Data entries
+ + +
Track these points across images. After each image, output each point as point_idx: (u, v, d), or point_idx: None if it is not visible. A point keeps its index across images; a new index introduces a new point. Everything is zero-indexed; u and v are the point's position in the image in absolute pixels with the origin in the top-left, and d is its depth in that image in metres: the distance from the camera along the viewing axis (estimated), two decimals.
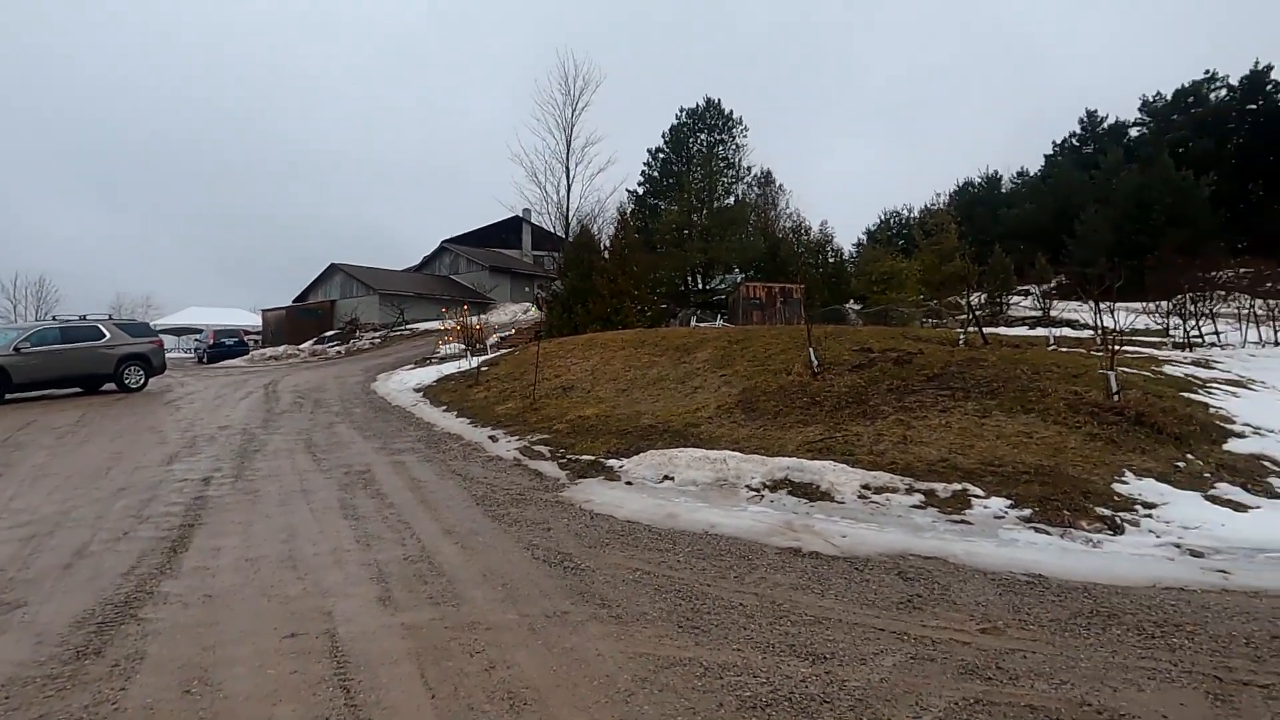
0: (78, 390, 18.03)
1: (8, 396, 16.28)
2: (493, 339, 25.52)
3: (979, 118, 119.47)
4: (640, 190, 43.12)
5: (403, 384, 18.35)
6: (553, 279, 31.76)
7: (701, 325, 26.03)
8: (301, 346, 36.25)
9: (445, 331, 25.08)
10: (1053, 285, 32.32)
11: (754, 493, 7.34)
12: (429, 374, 19.27)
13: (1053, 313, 24.19)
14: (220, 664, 3.80)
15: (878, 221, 55.17)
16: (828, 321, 21.95)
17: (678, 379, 13.06)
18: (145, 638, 4.15)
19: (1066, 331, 20.00)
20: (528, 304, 42.30)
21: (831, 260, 38.66)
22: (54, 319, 19.64)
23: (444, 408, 14.36)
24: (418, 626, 4.26)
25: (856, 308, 31.77)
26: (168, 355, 21.95)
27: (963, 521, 6.29)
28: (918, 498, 6.83)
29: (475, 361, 18.95)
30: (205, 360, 36.13)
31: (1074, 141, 55.92)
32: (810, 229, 42.07)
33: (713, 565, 5.38)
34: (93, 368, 17.90)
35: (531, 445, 10.16)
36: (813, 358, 11.56)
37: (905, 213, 53.21)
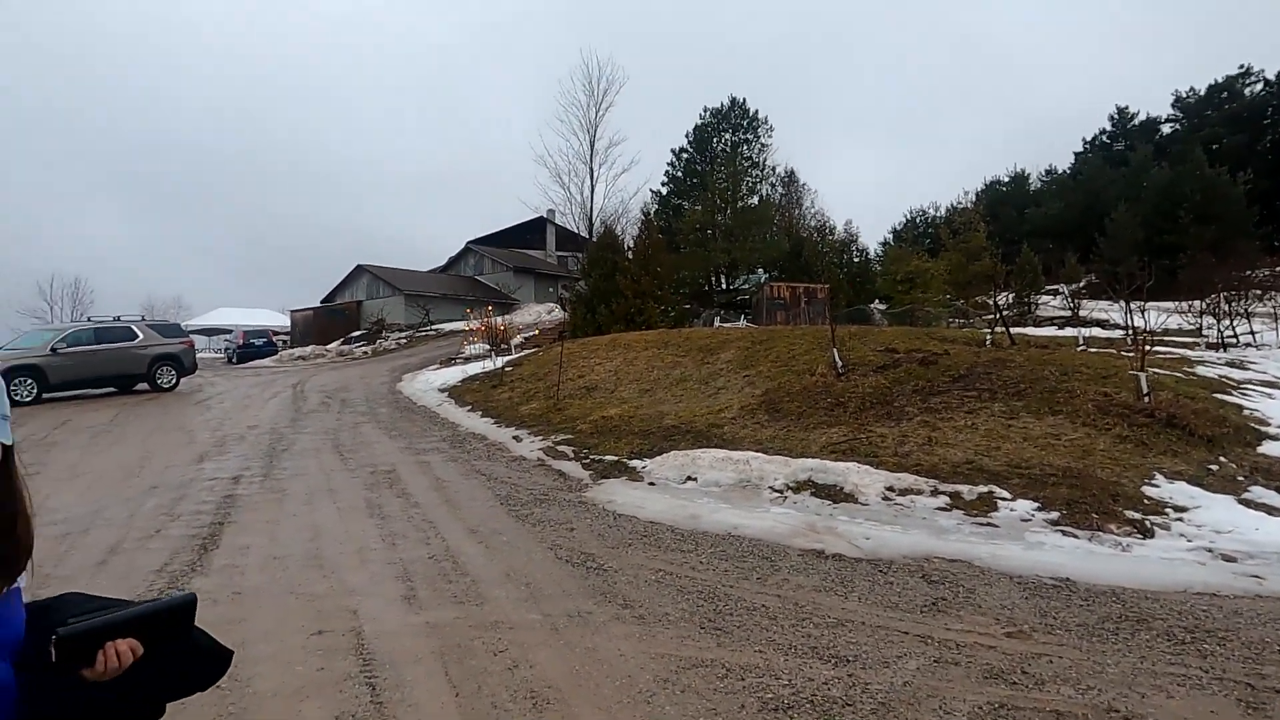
0: (111, 390, 18.37)
1: (44, 396, 16.63)
2: (517, 339, 25.63)
3: (1007, 116, 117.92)
4: (664, 190, 43.09)
5: (428, 384, 18.50)
6: (576, 279, 31.90)
7: (725, 326, 25.96)
8: (329, 346, 36.65)
9: (470, 332, 25.21)
10: (1082, 284, 31.83)
11: (777, 494, 7.32)
12: (454, 374, 19.42)
13: (1082, 312, 23.81)
14: (248, 660, 3.86)
15: (904, 220, 54.73)
16: (852, 322, 21.83)
17: (701, 379, 13.05)
18: None
19: (1096, 332, 19.69)
20: (551, 304, 42.45)
21: (856, 260, 38.42)
22: (89, 320, 20.03)
23: (468, 408, 14.46)
24: (442, 625, 4.30)
25: (881, 308, 31.51)
26: (198, 355, 22.31)
27: (988, 524, 6.23)
28: (943, 500, 6.77)
29: (499, 362, 19.04)
30: (235, 360, 36.58)
31: (1104, 139, 55.04)
32: (835, 228, 41.95)
33: (735, 566, 5.38)
34: (126, 368, 18.24)
35: (555, 445, 10.20)
36: (837, 358, 11.50)
37: (931, 212, 52.73)
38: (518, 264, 49.42)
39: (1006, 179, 56.93)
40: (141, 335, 18.63)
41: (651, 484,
+ + +
Brief:
Repeat the data verbatim through the "36: (813, 358, 11.56)" line, no pictures.

Solution to this exercise:
Track these points across images. After each image, output each point as point_idx: (u, v, d), or point_idx: None if it is not visible. A point keeps its index across images; a new index introduces a new point. Everything is zero-indexed; u and v are the point's position in the image in absolute pixels with the origin in the top-left, and d is its depth in that image in metres: the distance from the camera along the viewing axis (estimated), two decimals.
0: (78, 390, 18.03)
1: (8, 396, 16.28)
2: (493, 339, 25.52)
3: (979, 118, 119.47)
4: (640, 190, 43.12)
5: (403, 384, 18.35)
6: (553, 279, 31.76)
7: (701, 325, 26.03)
8: (301, 346, 36.25)
9: (445, 331, 25.08)
10: (1053, 285, 32.32)
11: (754, 493, 7.34)
12: (429, 374, 19.27)
13: (1053, 313, 24.19)
14: (220, 664, 3.80)
15: (878, 221, 55.17)
16: (828, 321, 21.95)
17: (678, 379, 13.06)
18: (145, 638, 4.15)
19: (1066, 331, 20.00)
20: (528, 304, 42.30)
21: (831, 260, 38.66)
22: (54, 319, 19.64)
23: (444, 408, 14.36)
24: (418, 626, 4.26)
25: (856, 308, 31.77)
26: (168, 355, 21.95)
27: (963, 521, 6.29)
28: (918, 498, 6.83)
29: (475, 361, 18.95)
30: (205, 360, 36.13)
31: (1074, 141, 55.92)
32: (810, 229, 42.07)
33: (713, 565, 5.38)
34: (93, 368, 17.90)
35: (531, 445, 10.16)
36: (813, 358, 11.56)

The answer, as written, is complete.